Improving Model: We experimented and analyzed results from running different models when changing epochs, batch-size, max pooling, dropout size, and kernel-size; We also generated new heatmaps that show increased confusion during certain models with more downsampling. ​
Complex Pasta: We tried to train the model on new drawing styles to increase its versatility (imitating different users) and see if it's still able to distinguish between pasta shapes effectively when playing the game. We simplified the pasta shapes into one line (squiggle, rectangle, square, triangle) to emulate how others might draw them as well as drew the pasta in different orientations. Image below shows some of these entries.
After training the model with around 100 of these abnormal pasta shapes, the accuracy decreased when we ran the same model. The heatmap also showed a lot more confusion between the pasta shapes, especially ravioli and lasagne which is what we predicted because of the similarities in their appearance. Although most of the shapes are still distinguishable, this indicates that our game would be more ideal when the model is trained by the actual players.
Findings and Reflections
Most of our data was created by one person (Spoorthi) - this may have contributed to the ease with which the model classified data. Pastas drawn in different styles, using different stroke orders, by different people, may complicate the classification problem.

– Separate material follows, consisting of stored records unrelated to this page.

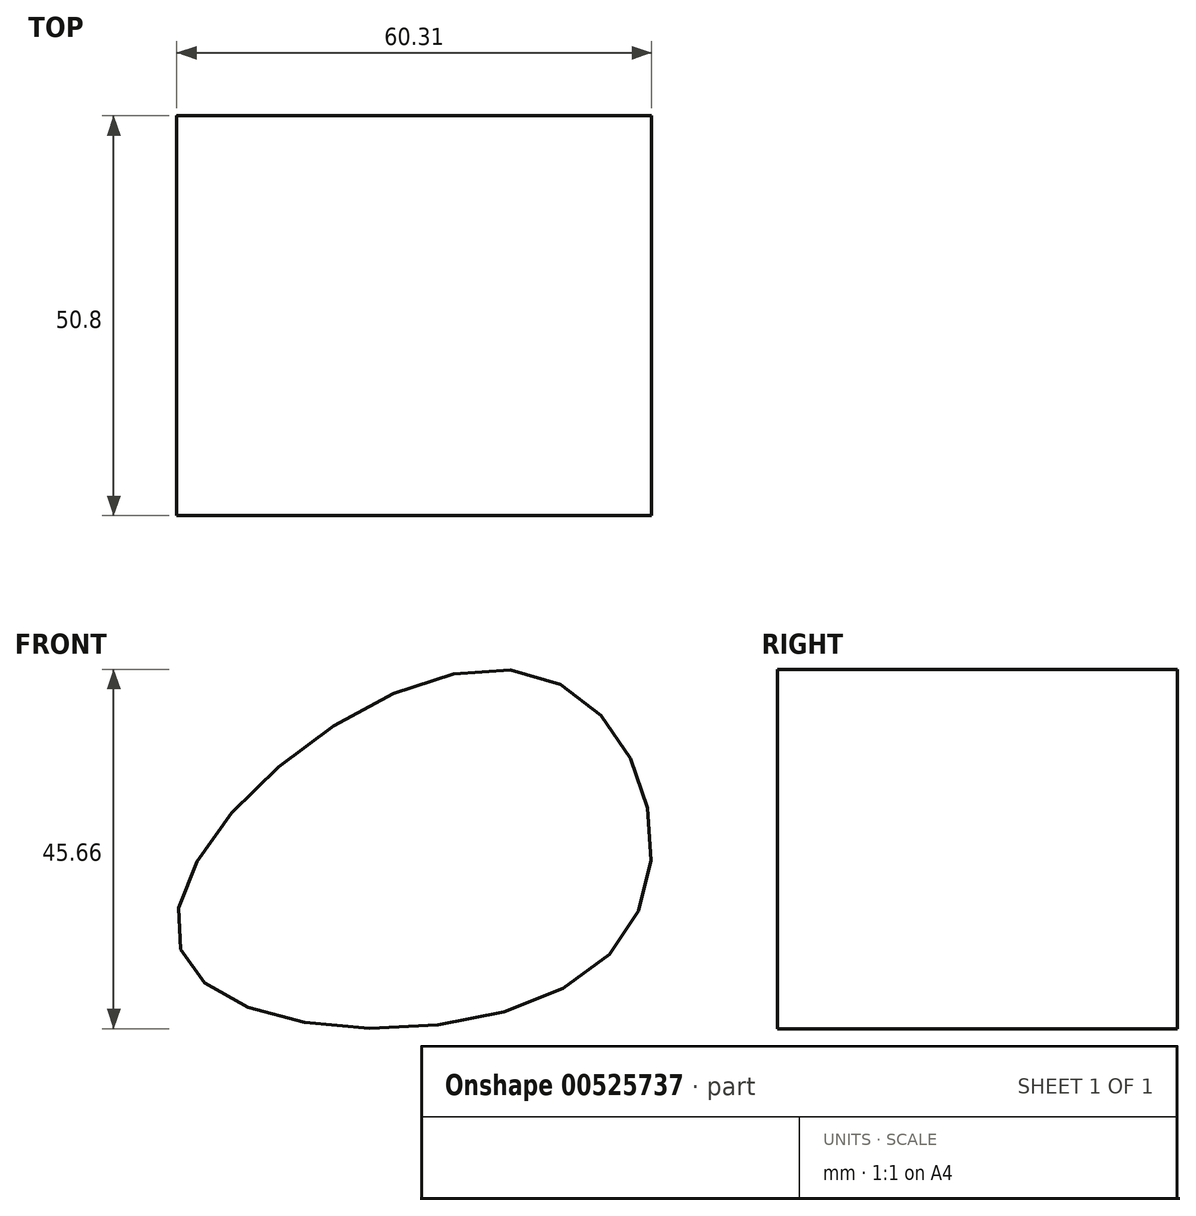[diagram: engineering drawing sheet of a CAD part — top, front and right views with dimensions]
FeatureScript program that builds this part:
annotation { "Feature Type Name" : "Feature", "Feature Type Description" : "" }
export const myFeature = defineFeature(function(context is Context, id is Id, definition is map)
    precondition{}
    {
        {
            var Q0;
            Q0=qCreatedBy(makeId("Front.planeOp"),FACE);
            var sketch = newSketch(context, id + "F0", { "sketchPlane" : qUnion([Q0])});
            skFitSpline(sketch, "E0", {"points": [v(0, 0) * mm, v(55.1, 0) * mm, v(43.14, 35.33) * mm, v(0, 0) * mm]});
            skSolve(sketch);
        }
        {
            var Q0;
            Q0 = qSketchRegion(id + "F0", true);
            extrude(context, id + "F1", {"entities" : qUnion([Q0]), "depth" : 50.8 * mm, "offsetDistance" : 25.4 * mm});
        }
    });
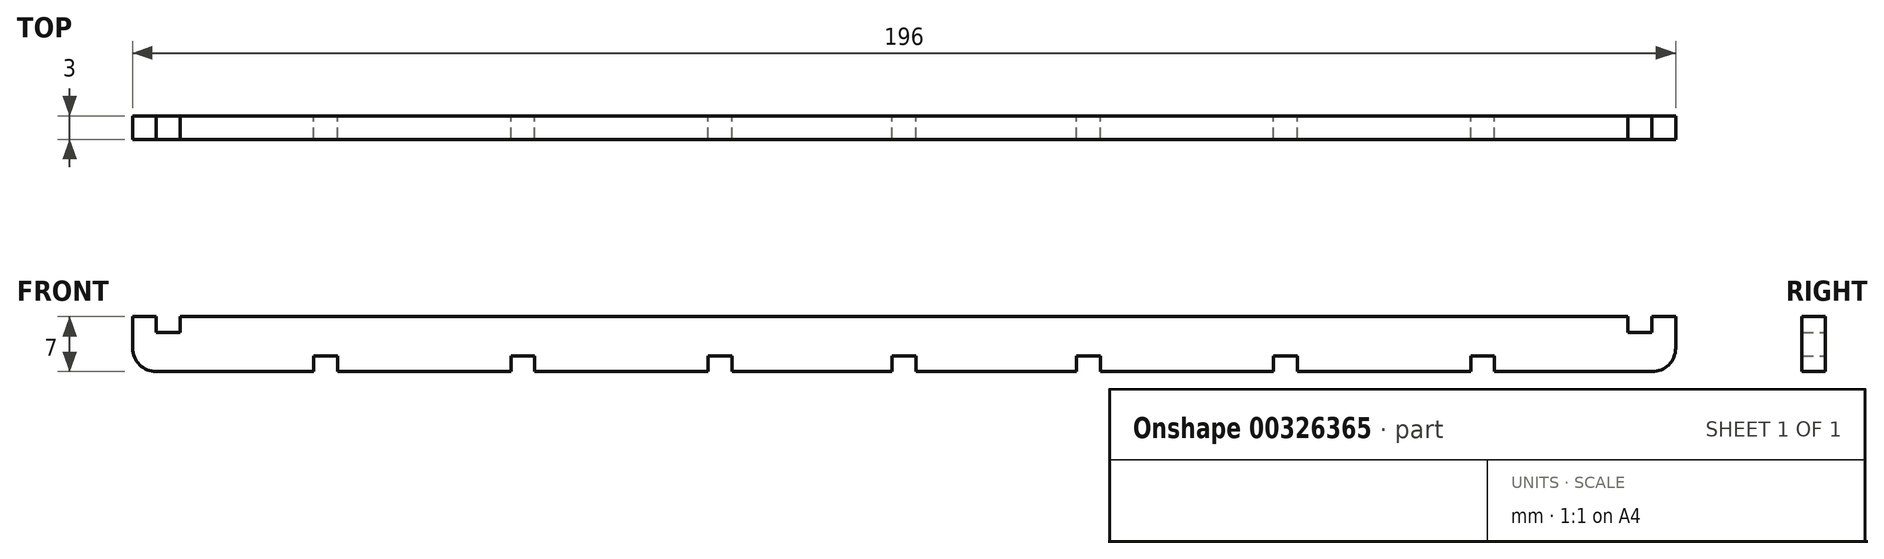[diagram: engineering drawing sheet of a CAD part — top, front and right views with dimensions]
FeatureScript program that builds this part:
annotation { "Feature Type Name" : "Feature", "Feature Type Description" : "" }
export const myFeature = defineFeature(function(context is Context, id is Id, definition is map)
    precondition{}
    {
        {
            var Q0;
            Q0=qCreatedBy(makeId("Front.planeOp"),FACE);
            var sketch = newSketch(context, id + "F0", { "sketchPlane" : qUnion([Q0])});
            skLineSegment(sketch, "E0", {"start": v(-71.96, 0) * mm, "end": v(-49.96, 0) * mm});
            skLineSegment(sketch, "E1", {"start": v(75, 2) * mm, "end": v(75, 0) * mm});
            skPoint(sketch, "E2", {"position": v(-75, 2) * mm});
            skLineSegment(sketch, "E3", {"start": v(-98, 7) * mm, "end": v(-98, 3) * mm});
            skLineSegment(sketch, "E4", {"start": v(-95, 5) * mm, "end": v(-91.96, 5) * mm});
            skLineSegment(sketch, "E5", {"start": v(-98, 7) * mm, "end": v(-95, 7) * mm});
            skLineSegment(sketch, "E6", {"start": v(-75, 2) * mm, "end": v(-75, 0) * mm});
            skLineSegment(sketch, "E7", {"start": v(-95, 7) * mm, "end": v(-95, 5) * mm});
            skLineSegment(sketch, "E8", {"start": v(-91.96, 5) * mm, "end": v(-91.96, 7) * mm});
            skLineSegment(sketch, "E9", {"start": v(-75, 2) * mm, "end": v(-71.96, 2) * mm});
            skLineSegment(sketch, "E10", {"start": v(-71.96, 2) * mm, "end": v(-71.96, 0) * mm});
            skLineSegment(sketch, "E11", {"start": v(-95, 0) * mm, "end": v(-75, 0) * mm});
            skLineSegment(sketch, "E12", {"start": v(71.96, 0) * mm, "end": v(71.96, 2) * mm});
            skLineSegment(sketch, "E13", {"start": v(71.96, 2) * mm, "end": v(75, 2) * mm});
            skLineSegment(sketch, "E14", {"start": v(75, 0) * mm, "end": v(95, 0) * mm});
            skLineSegment(sketch, "E15", {"start": v(98, 3) * mm, "end": v(98, 7) * mm});
            skLineSegment(sketch, "E16", {"start": v(98, 7) * mm, "end": v(95, 7) * mm});
            skLineSegment(sketch, "E17", {"start": v(95, 7) * mm, "end": v(95, 5) * mm});
            skLineSegment(sketch, "E18", {"start": v(95, 5) * mm, "end": v(91.96, 5) * mm});
            skLineSegment(sketch, "E19", {"start": v(91.96, 5) * mm, "end": v(91.96, 7) * mm});
            skPoint(sketch, "E20", {"position": v(-49.96, 0) * mm});
            skPoint(sketch, "E21", {"position": v(-24.92, 0) * mm});
            skPoint(sketch, "E22", {"position": v(24.92, 0) * mm});
            skPoint(sketch, "E23", {"position": v(49.96, 0) * mm});
            skLineSegment(sketch, "E24", {"start": v(-49.96, 0) * mm, "end": v(-49.96, 2) * mm});
            skLineSegment(sketch, "E25", {"start": v(-49.96, 2) * mm, "end": v(-46.92, 2) * mm});
            skLineSegment(sketch, "E26", {"start": v(-46.92, 2) * mm, "end": v(-46.92, 0) * mm});
            skLineSegment(sketch, "E27", {"start": v(-24.92, 0) * mm, "end": v(-24.92, 2) * mm});
            skLineSegment(sketch, "E28", {"start": v(-24.92, 2) * mm, "end": v(-21.88, 2) * mm});
            skLineSegment(sketch, "E29", {"start": v(-21.88, 2) * mm, "end": v(-21.88, 0) * mm});
            skLineSegment(sketch, "E30", {"start": v(24.92, 0) * mm, "end": v(24.92, 2) * mm});
            skLineSegment(sketch, "E31", {"start": v(24.92, 2) * mm, "end": v(21.88, 2) * mm});
            skLineSegment(sketch, "E32", {"start": v(21.88, 2) * mm, "end": v(21.88, 0) * mm});
            skLineSegment(sketch, "E33", {"start": v(49.96, 0) * mm, "end": v(49.96, 2) * mm});
            skLineSegment(sketch, "E34", {"start": v(49.96, 2) * mm, "end": v(46.92, 2) * mm});
            skLineSegment(sketch, "E35", {"start": v(46.92, 2) * mm, "end": v(46.92, 0) * mm});
            skPoint(sketch, "E36", {"position": v(-1.52, 0) * mm});
            skPoint(sketch, "E37", {"position": v(1.52, 0) * mm});
            skLineSegment(sketch, "E38", {"start": v(-1.52, 0) * mm, "end": v(-1.52, 2) * mm});
            skLineSegment(sketch, "E39", {"start": v(-1.52, 2) * mm, "end": v(1.52, 2) * mm});
            skLineSegment(sketch, "E40", {"start": v(1.52, 2) * mm, "end": v(1.52, 0) * mm});
            skLineSegment(sketch, "E41.trimOffspring", {"start": v(-46.92, 0) * mm, "end": v(-24.92, 0) * mm});
            skLineSegment(sketch, "E42.trimOffspring", {"start": v(-21.88, 0) * mm, "end": v(-1.52, 0) * mm});
            skLineSegment(sketch, "E43.trimOffspring", {"start": v(1.52, 0) * mm, "end": v(21.88, 0) * mm});
            skLineSegment(sketch, "E44.trimOffspring", {"start": v(24.92, 0) * mm, "end": v(46.92, 0) * mm});
            skLineSegment(sketch, "E45.trimOffspring", {"start": v(49.96, 0) * mm, "end": v(71.96, 0) * mm});
            skPoint(sketch, "E46.visualSharp", {"position": v(-98, 0) * mm});
            skArc(sketch, "E46.filletArc", {"start": v(-98, 3) * mm, "mid": v(-97.12, 0.88) * mm, "end": v(-95, 0) * mm});
            skPoint(sketch, "E47.visualSharp", {"position": v(98, 0) * mm});
            skArc(sketch, "E47.filletArc", {"start": v(95, 0) * mm, "mid": v(97.12, 0.88) * mm, "end": v(98, 3) * mm});
            skLineSegment(sketch, "E48", {"start": v(-91.96, 7) * mm, "end": v(91.96, 7) * mm});
            skSolve(sketch);
        }
        {
            var Q0;
            Q0=makeQuery(id+"F0.imprint","IMPRINT",FACE,{"disambiguationData":[TD([[makeQuery(id+"F0.imprint","IMPRINT",EDGE,{"derivedFrom":sQuery(id+"F0.wireOp",EDGE,"E0")}),1.0]])]});
            extrude(context, id + "F1", {"entities" : qUnion([Q0]), "depth" : 3 * mm});
        }
    });
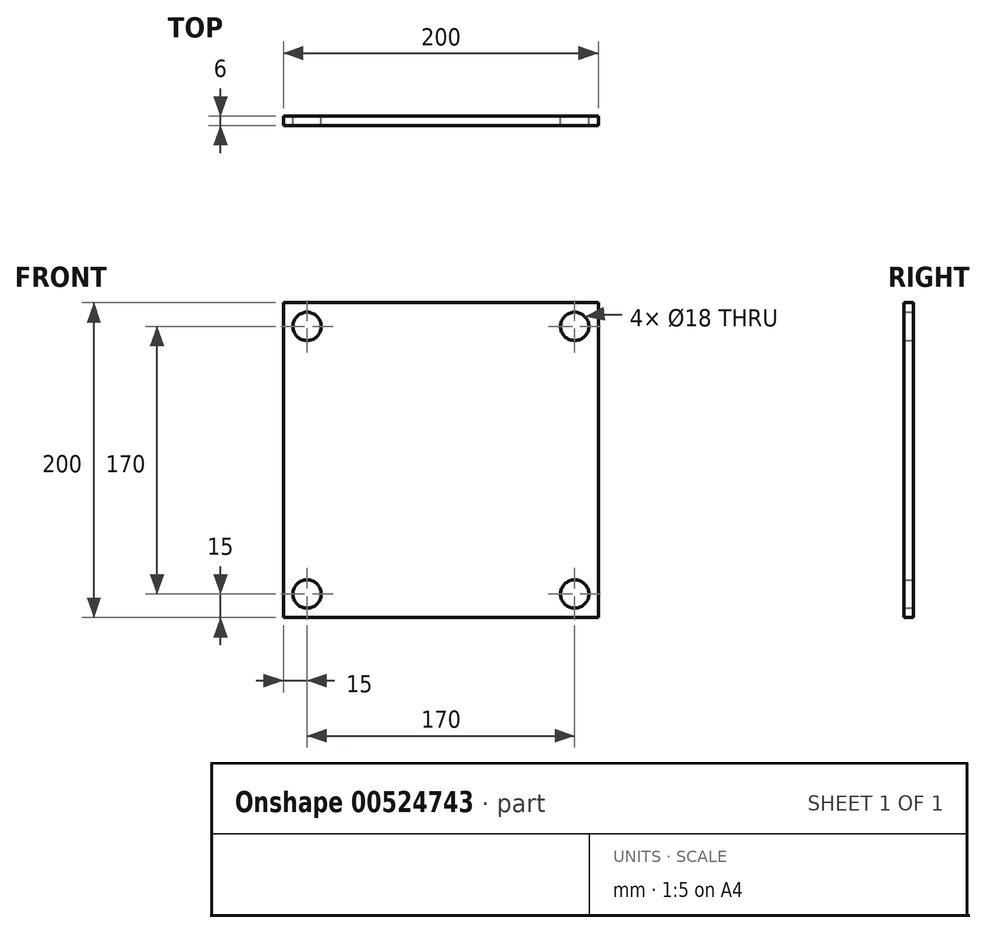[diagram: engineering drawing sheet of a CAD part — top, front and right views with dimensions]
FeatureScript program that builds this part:
annotation { "Feature Type Name" : "Feature", "Feature Type Description" : "" }
export const myFeature = defineFeature(function(context is Context, id is Id, definition is map)
    precondition{}
    {
        {
            var Q0;
            Q0=qCreatedBy(makeId("Front.planeOp"),FACE);
            var sketch = newSketch(context, id + "F0", { "sketchPlane" : qUnion([Q0])});
            skLineSegment(sketch, "E0.bottom", {"start": v(0, 0) * mm, "end": v(200, 0) * mm});
            skLineSegment(sketch, "E0.top", {"start": v(0, 200) * mm, "end": v(200, 200) * mm});
            skLineSegment(sketch, "E0.left", {"start": v(0, 0) * mm, "end": v(0, 200) * mm});
            skLineSegment(sketch, "E0.right", {"start": v(200, 0) * mm, "end": v(200, 200) * mm});
            skCircle(sketch, "E1", {"center": v(15, 185) * mm, "radius": 9 * mm});
            skCircle(sketch, "E2", {"center": v(185, 185) * mm, "radius": 9 * mm});
            skCircle(sketch, "E3", {"center": v(185, 15) * mm, "radius": 9 * mm});
            skCircle(sketch, "E4", {"center": v(15, 15) * mm, "radius": 9 * mm});
            skSolve(sketch);
        }
        {
            var Q0;
            Q0=makeQuery(id+"F0.imprint","IMPRINT",FACE,{"disambiguationData":[TD([[makeQuery(id+"F0.imprint","IMPRINT",EDGE,{"derivedFrom":sQuery(id+"F0.wireOp",EDGE,"E0.bottom")}),1.0]])]});
            extrude(context, id + "F1", {"entities" : qUnion([Q0]), "depth" : 6 * mm, "offsetDistance" : 25 * mm});
        }
    });
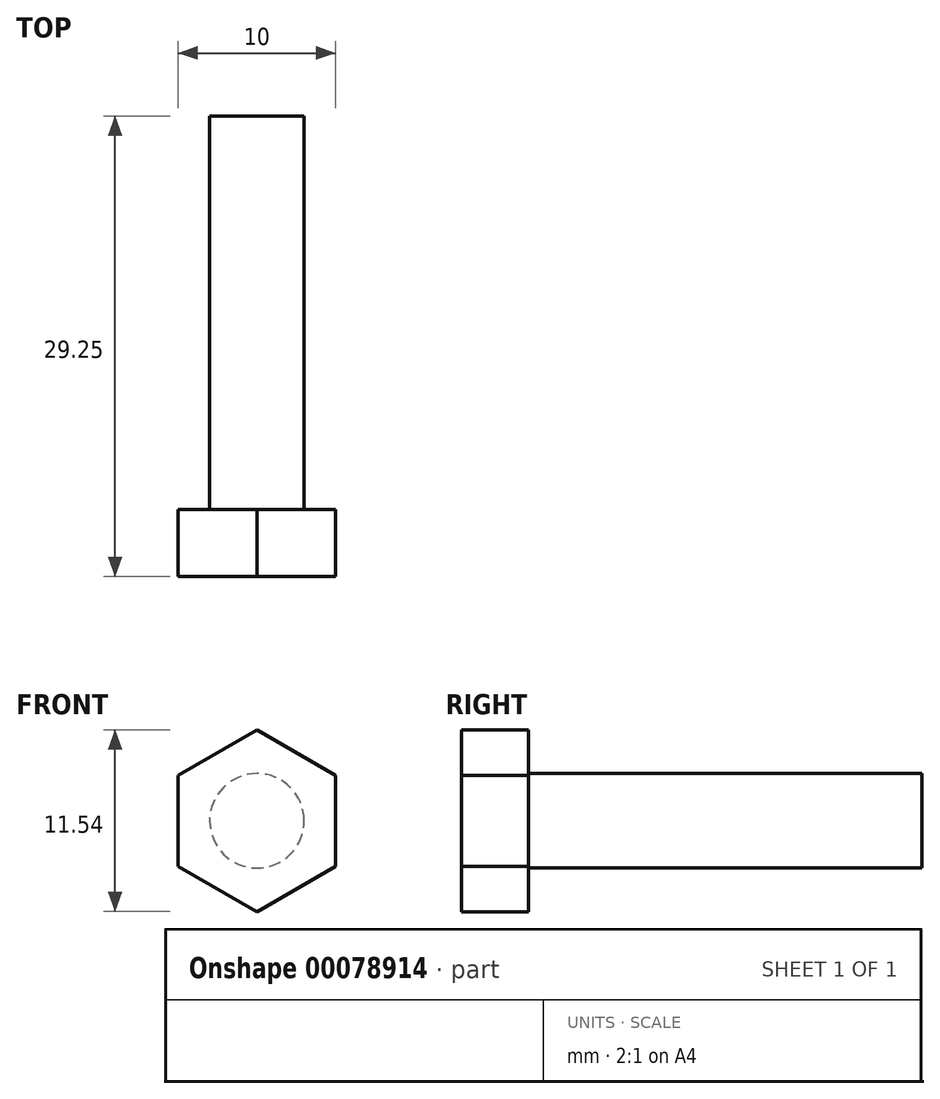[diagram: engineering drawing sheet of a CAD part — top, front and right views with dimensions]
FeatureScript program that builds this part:
annotation { "Feature Type Name" : "Feature", "Feature Type Description" : "" }
export const myFeature = defineFeature(function(context is Context, id is Id, definition is map)
    precondition{}
    {
        {
            var Q0;
            Q0=qCreatedBy(makeId("Front.planeOp"),FACE);
            var sketch = newSketch(context, id + "F0", { "sketchPlane" : qUnion([Q0])});
            skCircle(sketch, "E0", {"center": v(0, 0) * mm, "radius": 3 * mm});
            skCircle(sketch, "E1.cCircle", {"center": v(0, 0) * mm, "radius": 5 * mm, "construction": true});
            skLineSegment(sketch, "E1.0", {"start": v(5, 2.89) * mm, "end": v(5, -2.89) * mm});
            skLineSegment(sketch, "E1.1", {"start": v(5, -2.89) * mm, "end": v(0, -5.77) * mm});
            skLineSegment(sketch, "E1.2", {"start": v(0, -5.77) * mm, "end": v(-5, -2.89) * mm});
            skLineSegment(sketch, "E1.3", {"start": v(-5, -2.89) * mm, "end": v(-5, 2.89) * mm});
            skLineSegment(sketch, "E1.4", {"start": v(-5, 2.89) * mm, "end": v(0, 5.77) * mm});
            skLineSegment(sketch, "E1.5", {"start": v(0, 5.77) * mm, "end": v(5, 2.89) * mm});
            skPoint(sketch, "E1.0.midPoint", {"position": v(5, 0) * mm});
            skSolve(sketch);
        }
        {
            var Q0;
            Q0=makeQuery(id+"F0.imprint","IMPRINT",FACE,{"disambiguationData":[TD([[makeQuery(id+"F0.imprint","IMPRINT",EDGE,{"derivedFrom":sQuery(id+"F0.wireOp",EDGE,"E0")}),-1.0]])]});
            var Q1;
            Q1=makeQuery(id+"F0.imprint","IMPRINT",FACE,{"disambiguationData":[TD([[makeQuery(id+"F0.imprint","IMPRINT",EDGE,{"derivedFrom":sQuery(id+"F0.wireOp",EDGE,"E0")}),1.0]])]});
            extrude(context, id + "F1", {"entities" : qUnion([Q0, Q1]), "depth" : 4.25 * mm});
        }
        {
            var Q0;
            Q0=makeQuery(id+"F0.imprint","IMPRINT",FACE,{"disambiguationData":[TD([[makeQuery(id+"F0.imprint","IMPRINT",EDGE,{"derivedFrom":sQuery(id+"F0.wireOp",EDGE,"E0")}),1.0]])]});
            extrude(context, id + "F2", {"entities" : qUnion([Q0]), "operationType" : NewBodyOperationType.ADD, "oppositeDirection" : true, "depth" : 25 * mm});
        }
    });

Each image contains a lot of data, but the model did not take very long in terms of processing these volumes of data. We believe that the max pooling and dropout downsampling techniques greatly contributed to this - it was impossible to run the model without doing this.
If the stroke order or way in which the pasta was drawn is encoded into the model, it may be possible for it to identify users given an image and the correct label for which it represents. This would be a very difficult task considering the limits of convolutional neural networks but perhaps with enough training data and time it would be able to solve this. This would be an interesting future addition to this project.
Finally, in the near future we will gamify the web app, as to show data to the user in terms of their performance relative to the model over time.